Page extract:
%%
Got an e-mail today announcing an exciting new freelance writing opportunity:
“There are hundreds of assignments, each paying $10 per 300-word write up of a neighborhood.”
$10. For a 300-word article that, by dint of its subject matter, requires at least a couple of hours of online and on-the-ground research, and likely more time cutting down than it’ll take to write it up.
As a freelance wordsmith, I’m forever trolling job boards and scanning weekly group e-mails and, yes, even taking a look at Craigslist every once in a while. A band bio here, some web copy there, research for a magazine elsewhere … ya gotta be flexible. It’s a tough old industry. But I’m not sure I’m “flexible” enough to deal with the person that posted this particular ad last month (entirely [sic]):
“have project wrote years ago.not about me.great story.Funny deals with the water ,beach,life,pretty sure can get sold if written right.Good time with winter being filmed here.I am a local native.My ride to work is a waverunner.Again the stories not about me.Also local celeberty will be interested.I prefer a women write if i need to work with someone.However the story getting it right and it will not have to be perfect to get sold.Just correct.i have house on water to write from and I work most days in my waverunner rental company so u may work here.I also have two more stories that are books.Need someone for that 2.this will be a team effort and comp.is on selling it and to be negoiated on your skills.You will read it and decide what u think.write me if important”
%%
Required work:
A – Reproduce the freelance writing post between "Got an e-mail" and "write it up.", inclusive.
B – Write what comes next in the freelance writing post, starting right after its last sentence.

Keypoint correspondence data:
%%
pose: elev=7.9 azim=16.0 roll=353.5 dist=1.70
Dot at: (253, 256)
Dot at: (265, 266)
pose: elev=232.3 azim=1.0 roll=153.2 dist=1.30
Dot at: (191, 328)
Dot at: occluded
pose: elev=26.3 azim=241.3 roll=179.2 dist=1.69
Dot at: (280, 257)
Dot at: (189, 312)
%%
Results by task:
A –
Got an e-mail today announcing an exciting new freelance writing opportunity:
“There are hundreds of assignments, each paying $10 per 300-word write up of a neighborhood.”
$10. For a 300-word article that, by dint of its subject matter, requires at least a couple of hours of online and on-the-ground research, and likely more time cutting down than it’ll take to write it up.

B –
Obviously, this person is badly in need of a writer. (Or at least someone to explain to him or her the difference between sounding like an important and influential figure in the film industry to attract a hot young intern, and hoping that waterfront property is enough to outweigh the sort of disjointed syntax not seen since Richard Matheson’s “Born of Man and Woman.”) But no self-respecting writer is even going to consider working with this person on spec–it’s just too obviously a no-win situation.
However, Jet Ski-renting grammatically challenged waterfront property owner and ambitious possessor of what is almost certainly an awful idea for a movie, if you’re amenable to paying me hourly and handsomely for the time I have to spend listening to your inane ideas and sorting through your notes–surely a karmic retribution of some sorts–then let’s start the negotiations. Good writers are like good whores; we’re perfectly willing to bring your bizarre fantasies as close to reality as is within our talents, so long as our real names never appear on a receipt, and we’re pretty sure we’ll be long gone before the true depth of your delusion is publicly revealed.